Meet Meg:

Claircartographer:

noun | kler-kär-ˈtä-grə-fər

A Claircartographer is a clear-mapper: someone who maps signals from the self, the relational field and the collective. It may sound mystical, and sometimes the work does move through symbolic or intuitive channels, but it is not about abandoning discernment or floating away from reality. It is a way of checking intuited pattern recognition against three foundational axes of meaning: what is absent or present, who is authoring the meaning, and whether the signal is still in possibility or has collapsed into certainty.

I help people and teams locate the meaning beneath the message. My work lives at the intersection of strategic communications, symbolic inquiry, pattern recognition and meaning-making. I build communications that can stretch, flex, and still hold up—creating structure and story, clarity and resonance, meaning and momentum.

I’m a corporate communications consultant and a neurodivergent systems thinker with a mother’s intuition.

I’m the author of the Meaning Matrix and founder of Plot.

I help people and teams locate the meaning beneath the message, the pattern beneath the problem, and the point of view shaping what comes next.

Before developing the Meaning Matrix and the practice of Claircartography, I built my career in communications: leading internal comms for major brands, training content teams, developing editorial systems, translating complex ideas into usable frameworks and helping big ideas become clear enough to move through the world.

I have always been a pattern listener. As a neurodivergent systems thinker, I don’t just notice patterns. I feel for the structure underneath them. I listen for what is missing, what is repeated, what is overexplained, what is avoided, what is asking to be named, and what kind of meaning a person or collective is already trying to make.

That is what led me to create the Meaning Matrix: a three-dimensional framework for locating points of view in meaning space. Claircartography is the practice that grew from that framework. In other words, I don’t treat intuition as the final answer. I treat it as a signal to locate.
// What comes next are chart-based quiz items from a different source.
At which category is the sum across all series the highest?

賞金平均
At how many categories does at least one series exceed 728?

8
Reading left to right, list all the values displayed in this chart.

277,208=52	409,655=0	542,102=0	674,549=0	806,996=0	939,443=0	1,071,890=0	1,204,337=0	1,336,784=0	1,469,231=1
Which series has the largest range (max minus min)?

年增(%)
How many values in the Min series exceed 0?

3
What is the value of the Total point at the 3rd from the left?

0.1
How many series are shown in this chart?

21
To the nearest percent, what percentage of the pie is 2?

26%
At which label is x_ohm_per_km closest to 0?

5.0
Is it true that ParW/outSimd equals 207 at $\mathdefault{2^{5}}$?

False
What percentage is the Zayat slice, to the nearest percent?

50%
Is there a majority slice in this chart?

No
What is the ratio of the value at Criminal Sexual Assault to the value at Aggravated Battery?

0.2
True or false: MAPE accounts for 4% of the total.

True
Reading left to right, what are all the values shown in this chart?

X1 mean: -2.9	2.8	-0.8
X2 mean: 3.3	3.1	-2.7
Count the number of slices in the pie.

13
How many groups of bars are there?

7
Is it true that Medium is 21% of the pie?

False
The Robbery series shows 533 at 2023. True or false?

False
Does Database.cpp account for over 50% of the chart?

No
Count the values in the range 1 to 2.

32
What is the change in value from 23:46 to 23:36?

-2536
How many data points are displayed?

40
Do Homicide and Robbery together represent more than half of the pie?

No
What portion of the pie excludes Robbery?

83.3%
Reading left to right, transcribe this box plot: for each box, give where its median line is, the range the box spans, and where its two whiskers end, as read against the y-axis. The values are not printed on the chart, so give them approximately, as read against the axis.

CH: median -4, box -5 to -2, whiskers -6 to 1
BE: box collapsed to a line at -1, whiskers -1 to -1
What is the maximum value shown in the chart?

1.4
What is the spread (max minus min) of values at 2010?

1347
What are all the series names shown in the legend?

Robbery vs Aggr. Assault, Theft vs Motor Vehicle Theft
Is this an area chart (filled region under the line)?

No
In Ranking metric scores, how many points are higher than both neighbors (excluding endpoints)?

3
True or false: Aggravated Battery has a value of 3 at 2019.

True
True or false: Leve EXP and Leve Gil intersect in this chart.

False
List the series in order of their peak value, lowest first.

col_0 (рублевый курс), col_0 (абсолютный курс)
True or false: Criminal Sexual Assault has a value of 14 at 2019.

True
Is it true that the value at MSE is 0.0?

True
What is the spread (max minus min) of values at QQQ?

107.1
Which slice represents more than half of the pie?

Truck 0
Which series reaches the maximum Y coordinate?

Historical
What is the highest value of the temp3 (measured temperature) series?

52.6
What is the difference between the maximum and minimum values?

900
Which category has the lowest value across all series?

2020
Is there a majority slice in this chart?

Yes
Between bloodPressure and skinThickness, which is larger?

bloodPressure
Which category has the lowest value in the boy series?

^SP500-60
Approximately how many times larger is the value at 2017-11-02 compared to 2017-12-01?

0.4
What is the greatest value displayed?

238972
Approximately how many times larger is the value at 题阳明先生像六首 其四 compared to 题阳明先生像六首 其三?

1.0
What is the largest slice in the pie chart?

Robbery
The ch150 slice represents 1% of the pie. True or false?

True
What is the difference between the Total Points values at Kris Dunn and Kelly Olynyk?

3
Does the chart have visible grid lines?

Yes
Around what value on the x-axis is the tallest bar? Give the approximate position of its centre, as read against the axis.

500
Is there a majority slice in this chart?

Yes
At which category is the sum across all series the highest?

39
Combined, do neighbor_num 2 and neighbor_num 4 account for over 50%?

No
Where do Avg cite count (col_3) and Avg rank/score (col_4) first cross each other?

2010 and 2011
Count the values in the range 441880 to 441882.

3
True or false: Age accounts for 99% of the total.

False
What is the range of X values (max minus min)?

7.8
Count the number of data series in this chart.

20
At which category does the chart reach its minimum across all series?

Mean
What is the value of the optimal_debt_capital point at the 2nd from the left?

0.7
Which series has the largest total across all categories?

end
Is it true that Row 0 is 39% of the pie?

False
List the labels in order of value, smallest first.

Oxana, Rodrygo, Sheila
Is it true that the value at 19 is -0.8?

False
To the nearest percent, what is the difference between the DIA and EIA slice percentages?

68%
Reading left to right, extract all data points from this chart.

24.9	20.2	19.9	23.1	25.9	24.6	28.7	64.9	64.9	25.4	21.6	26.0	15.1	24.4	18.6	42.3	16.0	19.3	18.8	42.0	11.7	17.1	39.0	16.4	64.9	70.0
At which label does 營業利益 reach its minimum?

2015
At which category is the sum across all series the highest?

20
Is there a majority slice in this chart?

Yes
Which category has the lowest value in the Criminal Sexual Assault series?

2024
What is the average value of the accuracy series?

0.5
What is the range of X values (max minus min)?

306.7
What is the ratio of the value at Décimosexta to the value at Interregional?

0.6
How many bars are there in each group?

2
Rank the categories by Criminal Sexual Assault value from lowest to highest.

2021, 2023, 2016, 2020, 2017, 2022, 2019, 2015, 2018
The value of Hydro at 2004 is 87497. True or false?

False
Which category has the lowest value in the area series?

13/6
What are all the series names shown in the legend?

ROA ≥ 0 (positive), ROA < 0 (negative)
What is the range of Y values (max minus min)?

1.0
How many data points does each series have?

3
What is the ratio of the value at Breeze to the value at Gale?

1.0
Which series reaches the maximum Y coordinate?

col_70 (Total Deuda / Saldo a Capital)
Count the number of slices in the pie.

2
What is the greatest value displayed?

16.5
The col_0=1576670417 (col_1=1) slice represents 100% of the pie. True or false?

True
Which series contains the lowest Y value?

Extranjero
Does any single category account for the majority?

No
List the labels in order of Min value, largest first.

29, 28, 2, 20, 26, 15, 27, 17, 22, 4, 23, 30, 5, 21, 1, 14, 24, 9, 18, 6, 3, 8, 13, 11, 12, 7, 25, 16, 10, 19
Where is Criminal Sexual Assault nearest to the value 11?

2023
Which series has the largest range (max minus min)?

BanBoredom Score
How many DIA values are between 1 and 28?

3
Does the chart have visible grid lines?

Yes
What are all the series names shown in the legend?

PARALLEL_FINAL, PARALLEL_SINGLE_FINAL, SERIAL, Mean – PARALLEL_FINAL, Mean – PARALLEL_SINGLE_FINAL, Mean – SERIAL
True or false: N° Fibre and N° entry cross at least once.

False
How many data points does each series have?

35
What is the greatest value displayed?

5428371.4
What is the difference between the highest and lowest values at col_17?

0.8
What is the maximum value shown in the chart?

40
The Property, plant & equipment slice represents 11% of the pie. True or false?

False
The map helps us test the signal for alignment. Is this mine, yours, ours, or inherited? Is it missing, hidden, alive, distorted, projected, embodied or ready to move? Is the meaning still unfolding, or has it already landed as a belief, behavior, message, identity, strategy or impact?

That process can be personal, relational, creative, or strategic.

  • "Meg hit the ground running on her first day as a contract copywriter for Kroger, and she hasn't stopped impressing me since. Her attention to detail and thorough understanding of our brand voice have resulted in excellent copywriting, always on point and always compelling. I highly recommend her as a seasoned storyteller for any brand."

    —Chris Rice
    Group Creative Director, Copy
    The Kroger Company

  • "I had the distinct pleasure of working with Meg for a year and the experience was phenomenal. During our time working together, Meg identified a number of process improvements, proposed systems to dramatically improve internal communications and knowledge-sharing, and was an exemplary team member. Meg is undoubtedly a very skilled writer and editor, but her ability to create and deploy brand strategy is what really made her an asset to the team. Meg’s initiative and entrepreneurial spirit makes her a joy to work with, along with her willingness to work with others to continue to develop her already impressive skill set. It was a joy working with Meg and she will prove to be a strong asset to any organization. She has my highest recommendation."

    —Diego Wyatt
    Creative Director & Content Architect
    One North

  • “Megan's incisive mind enables her to get to the heart of a content request; it also makes her an excellent editor. She has a terrific feel for conciseness and nuance and quickly grasps a client's tone, voice and style. And if she doesn't know something, she thoroughly researches the topic, becoming a nimble expert and incorporating it in her strategic approaches.”

    —Shelley Wunder-Smith
    Director of Research Communications
    Georgia Tech

  • "Megan is one of the most creative and versatile writers I've ever worked with. In her time on my team, there wasn't a single assignment, project or opportunity she took on where she didn't go beyond the initial request to deliver a product that both impressed and surprised. She always looks for a way to do something different, something better, something more effective. Megan is driven by providing her clients great ideas and great content. She also just happens to be a joy to work with. In every meeting, she's going to find a joke or pun that lightens the mood and sets a positive tone."

    —Jeff Cochran
    Director, Internal Communications
    GPC

  • "Meg's brain is absolutely magical. She can write, and she can edit; she can deftly handle after-hours clients in crisis; and she can make her entire team cackle with her dry wit. I think the professional skill I admire most, however, is her ability to see the entirety of an issue and turn it into an opportunity. If you present Meg with a problem or some half-baked copy, she will get to the root of the issue and have a brilliant idea for how to make it better in about 0.001 seconds. I have watched her inspire account and client partners alike to reach for the bigger thing, the more exciting thing, the strategically brilliant thing."